ProVita ha aggiornato a questo aprile 2016 il dossier che raccoglie le denunce giunte da tutta Italia, relative ai progetti e alle iniziative che coinvolgono soprattutto i bambini e i ragazzi in età evolutiva, cioè i soggetti che risultano più sensibili all’indottrinamento – spesso accorto e sottile – che i cultori dell’ideologia gender, figlia della cultura della morte, continuano a tentare.

Il dossier contiene anche un elenco di libri ‘pericolosi’: messi all’indice? Non è questo l’intento, bensì quello di dare alle persone la possibilità di riflettere sui contenuti dei libri che vengono messi nelle mani dei bambini, i quali possono contenere messaggi che non tutti condividono e che possono influire negativamente sulla formazione della personalità dei ragazzi.

Come al solito, ricordiamo di non eccedere all’esagerato allarmismo, che rischia di screditare le denunce serie.

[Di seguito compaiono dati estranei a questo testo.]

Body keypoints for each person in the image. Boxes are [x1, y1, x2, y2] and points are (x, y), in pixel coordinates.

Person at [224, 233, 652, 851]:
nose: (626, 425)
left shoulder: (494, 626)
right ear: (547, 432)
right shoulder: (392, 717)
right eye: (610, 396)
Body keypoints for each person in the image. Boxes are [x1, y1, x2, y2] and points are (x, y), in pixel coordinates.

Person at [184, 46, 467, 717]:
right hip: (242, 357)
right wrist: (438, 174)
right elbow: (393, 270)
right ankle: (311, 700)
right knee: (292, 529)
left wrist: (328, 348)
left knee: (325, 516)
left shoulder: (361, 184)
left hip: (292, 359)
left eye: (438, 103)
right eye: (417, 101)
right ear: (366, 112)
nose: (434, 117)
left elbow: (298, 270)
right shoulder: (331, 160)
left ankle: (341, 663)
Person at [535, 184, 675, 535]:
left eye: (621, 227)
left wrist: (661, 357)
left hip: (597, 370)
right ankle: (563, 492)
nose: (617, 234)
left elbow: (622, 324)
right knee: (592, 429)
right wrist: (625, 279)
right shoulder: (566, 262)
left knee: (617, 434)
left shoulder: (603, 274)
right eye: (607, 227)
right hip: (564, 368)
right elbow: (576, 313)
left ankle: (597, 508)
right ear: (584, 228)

In ogni caso, è comunque importante per genitori ed educatori continuare a vigilare, tenendo alta la guardia.

Ci sono episodi (e libri) smaccatamente ideologizzati, facili da riconoscere e denunciare, dai quali è relativamente semplice tenere alla larga i propri bambini.

Ma ci sono tanti  casi di progetti (e libri) che dicono e non dicono, ma che insinuano concetti in maniera subdola. In molti di questi casi essi appaiono tutto sommato come messaggi ‘neutri’ (e, a volte, addirittura positivi: si pensi alla lotta al bullismo e alle discriminazioni ingiuste), che però si prestano ad essere ‘usati’ dalle persone ‘giuste’ in modo ‘sbagliato’.

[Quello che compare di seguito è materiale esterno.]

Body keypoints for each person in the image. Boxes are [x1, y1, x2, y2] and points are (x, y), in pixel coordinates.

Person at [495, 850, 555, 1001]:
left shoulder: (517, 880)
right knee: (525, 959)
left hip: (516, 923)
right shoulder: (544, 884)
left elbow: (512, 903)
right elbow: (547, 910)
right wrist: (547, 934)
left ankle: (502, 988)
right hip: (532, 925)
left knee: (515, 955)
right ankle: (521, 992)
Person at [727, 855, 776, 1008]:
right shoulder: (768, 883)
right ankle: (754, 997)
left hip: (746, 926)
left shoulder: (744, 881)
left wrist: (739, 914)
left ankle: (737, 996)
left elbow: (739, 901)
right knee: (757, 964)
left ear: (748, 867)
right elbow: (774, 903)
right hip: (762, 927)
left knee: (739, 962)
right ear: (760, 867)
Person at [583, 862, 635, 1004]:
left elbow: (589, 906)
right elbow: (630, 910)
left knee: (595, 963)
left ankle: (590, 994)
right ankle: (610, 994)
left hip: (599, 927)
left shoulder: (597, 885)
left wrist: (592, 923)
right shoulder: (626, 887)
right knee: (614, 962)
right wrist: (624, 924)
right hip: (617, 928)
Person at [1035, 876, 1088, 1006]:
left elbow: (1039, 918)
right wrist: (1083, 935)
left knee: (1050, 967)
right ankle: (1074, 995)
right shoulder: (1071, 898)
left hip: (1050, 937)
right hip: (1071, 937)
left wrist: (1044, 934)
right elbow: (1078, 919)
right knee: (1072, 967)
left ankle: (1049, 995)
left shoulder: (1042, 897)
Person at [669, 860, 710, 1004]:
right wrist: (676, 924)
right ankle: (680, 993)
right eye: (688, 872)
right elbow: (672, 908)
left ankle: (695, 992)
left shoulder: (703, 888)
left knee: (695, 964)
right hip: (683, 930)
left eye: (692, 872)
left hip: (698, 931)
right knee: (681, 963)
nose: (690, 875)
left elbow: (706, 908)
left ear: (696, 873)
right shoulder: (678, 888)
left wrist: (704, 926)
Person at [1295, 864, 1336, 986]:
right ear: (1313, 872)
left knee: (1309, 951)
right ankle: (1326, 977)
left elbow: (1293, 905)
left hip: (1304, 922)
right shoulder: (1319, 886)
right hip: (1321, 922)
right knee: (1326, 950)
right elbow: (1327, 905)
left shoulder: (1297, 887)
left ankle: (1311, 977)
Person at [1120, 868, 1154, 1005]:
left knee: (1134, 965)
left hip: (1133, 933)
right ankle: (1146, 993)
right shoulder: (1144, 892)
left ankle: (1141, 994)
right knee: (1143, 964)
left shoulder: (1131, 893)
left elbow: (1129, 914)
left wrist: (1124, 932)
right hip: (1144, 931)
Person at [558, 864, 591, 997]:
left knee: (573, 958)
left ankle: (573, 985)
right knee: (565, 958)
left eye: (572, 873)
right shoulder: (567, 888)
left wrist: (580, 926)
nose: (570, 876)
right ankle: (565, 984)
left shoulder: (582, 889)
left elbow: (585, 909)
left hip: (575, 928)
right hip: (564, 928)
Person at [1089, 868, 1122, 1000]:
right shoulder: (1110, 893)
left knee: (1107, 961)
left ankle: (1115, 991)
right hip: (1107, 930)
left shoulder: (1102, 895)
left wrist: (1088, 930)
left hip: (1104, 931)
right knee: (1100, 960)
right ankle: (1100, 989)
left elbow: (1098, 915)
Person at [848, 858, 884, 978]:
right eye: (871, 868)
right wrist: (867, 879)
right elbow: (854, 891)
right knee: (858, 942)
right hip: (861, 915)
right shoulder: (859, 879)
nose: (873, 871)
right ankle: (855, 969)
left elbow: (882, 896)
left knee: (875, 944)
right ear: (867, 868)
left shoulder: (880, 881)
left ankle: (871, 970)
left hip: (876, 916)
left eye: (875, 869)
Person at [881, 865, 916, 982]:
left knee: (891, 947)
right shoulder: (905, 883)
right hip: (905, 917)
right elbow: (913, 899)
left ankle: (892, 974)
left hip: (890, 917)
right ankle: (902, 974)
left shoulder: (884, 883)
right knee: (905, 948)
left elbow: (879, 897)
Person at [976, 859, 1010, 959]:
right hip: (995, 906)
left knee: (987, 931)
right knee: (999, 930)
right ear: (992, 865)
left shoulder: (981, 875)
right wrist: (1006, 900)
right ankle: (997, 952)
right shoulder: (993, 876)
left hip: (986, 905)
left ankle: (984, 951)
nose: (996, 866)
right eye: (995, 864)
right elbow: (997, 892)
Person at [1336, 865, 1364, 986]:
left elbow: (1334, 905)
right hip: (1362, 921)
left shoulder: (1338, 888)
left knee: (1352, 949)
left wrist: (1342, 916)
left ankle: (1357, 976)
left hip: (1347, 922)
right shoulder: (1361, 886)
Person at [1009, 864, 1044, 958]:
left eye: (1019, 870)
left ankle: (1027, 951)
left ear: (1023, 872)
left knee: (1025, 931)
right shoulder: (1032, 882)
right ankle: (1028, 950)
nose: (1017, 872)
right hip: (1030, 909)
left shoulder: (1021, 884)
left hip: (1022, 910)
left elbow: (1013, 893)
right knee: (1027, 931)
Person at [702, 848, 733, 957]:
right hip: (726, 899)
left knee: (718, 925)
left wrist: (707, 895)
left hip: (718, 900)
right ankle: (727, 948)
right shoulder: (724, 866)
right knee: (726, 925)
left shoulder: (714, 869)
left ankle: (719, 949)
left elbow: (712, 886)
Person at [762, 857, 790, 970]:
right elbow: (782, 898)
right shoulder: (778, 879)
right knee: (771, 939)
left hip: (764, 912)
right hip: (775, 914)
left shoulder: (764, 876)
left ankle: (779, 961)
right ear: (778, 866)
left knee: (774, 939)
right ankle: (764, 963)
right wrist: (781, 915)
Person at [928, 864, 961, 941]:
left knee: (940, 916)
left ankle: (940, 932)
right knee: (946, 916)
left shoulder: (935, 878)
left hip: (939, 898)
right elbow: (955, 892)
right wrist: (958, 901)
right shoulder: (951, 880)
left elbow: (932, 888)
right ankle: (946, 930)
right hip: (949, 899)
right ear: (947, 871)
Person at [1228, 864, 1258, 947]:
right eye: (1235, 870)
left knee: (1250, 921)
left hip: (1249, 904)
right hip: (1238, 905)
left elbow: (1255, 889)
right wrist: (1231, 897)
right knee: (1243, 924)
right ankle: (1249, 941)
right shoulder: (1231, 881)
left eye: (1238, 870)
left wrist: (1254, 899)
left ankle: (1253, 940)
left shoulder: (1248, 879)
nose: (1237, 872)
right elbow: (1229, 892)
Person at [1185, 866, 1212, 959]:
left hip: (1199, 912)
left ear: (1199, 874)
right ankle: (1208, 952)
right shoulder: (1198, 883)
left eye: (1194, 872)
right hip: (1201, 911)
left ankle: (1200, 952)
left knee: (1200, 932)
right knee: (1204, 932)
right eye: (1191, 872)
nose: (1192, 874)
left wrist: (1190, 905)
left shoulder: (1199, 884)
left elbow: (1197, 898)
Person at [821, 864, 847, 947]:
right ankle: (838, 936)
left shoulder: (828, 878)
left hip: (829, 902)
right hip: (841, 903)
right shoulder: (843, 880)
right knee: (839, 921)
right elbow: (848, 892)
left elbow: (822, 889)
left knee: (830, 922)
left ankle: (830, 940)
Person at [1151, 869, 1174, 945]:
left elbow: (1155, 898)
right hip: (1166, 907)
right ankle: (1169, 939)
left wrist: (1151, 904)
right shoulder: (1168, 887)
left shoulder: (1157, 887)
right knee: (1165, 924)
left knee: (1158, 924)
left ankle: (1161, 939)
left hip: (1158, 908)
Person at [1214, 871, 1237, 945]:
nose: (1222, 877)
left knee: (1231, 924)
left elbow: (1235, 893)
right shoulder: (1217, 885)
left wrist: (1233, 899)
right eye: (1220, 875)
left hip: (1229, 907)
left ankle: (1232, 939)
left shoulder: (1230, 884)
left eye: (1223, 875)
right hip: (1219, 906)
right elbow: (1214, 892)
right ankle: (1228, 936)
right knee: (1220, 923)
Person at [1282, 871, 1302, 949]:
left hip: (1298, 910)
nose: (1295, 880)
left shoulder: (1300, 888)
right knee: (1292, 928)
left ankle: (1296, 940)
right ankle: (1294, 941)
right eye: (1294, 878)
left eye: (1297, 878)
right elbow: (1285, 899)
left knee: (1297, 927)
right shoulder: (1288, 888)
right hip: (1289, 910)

Insomma, ripetiamo: ci vuole attenzione e tanto buon senso.

Ripetiamo anche quanto sia importante confrontarsi con gli altri genitori, per farsi coraggio (perché di solito chi protesta viene ‘democraticamente’ escluso, bullizzato, stigmatizzato come omofobo, clericale e passatista); è importante anche chiedere consiglio e aiuto rivolgendosi alle Associazioni (come ProVita, Generazione Famiglia, Comitato Aricolo 26, Non si tocca la famiglia, e tante altre... ).

Infine, dobbiamo purtroppo sottolineare che il dossier che abbiamo aggiornato non pretende di essere esaustivo. Anzi, invitiamo tutti a scriverci per segnalarci eventuali altri casi.

E’ nostro diritto, ma anche nostro dovere, difendere le nuove generazioni dai miasmi della cultura della morte.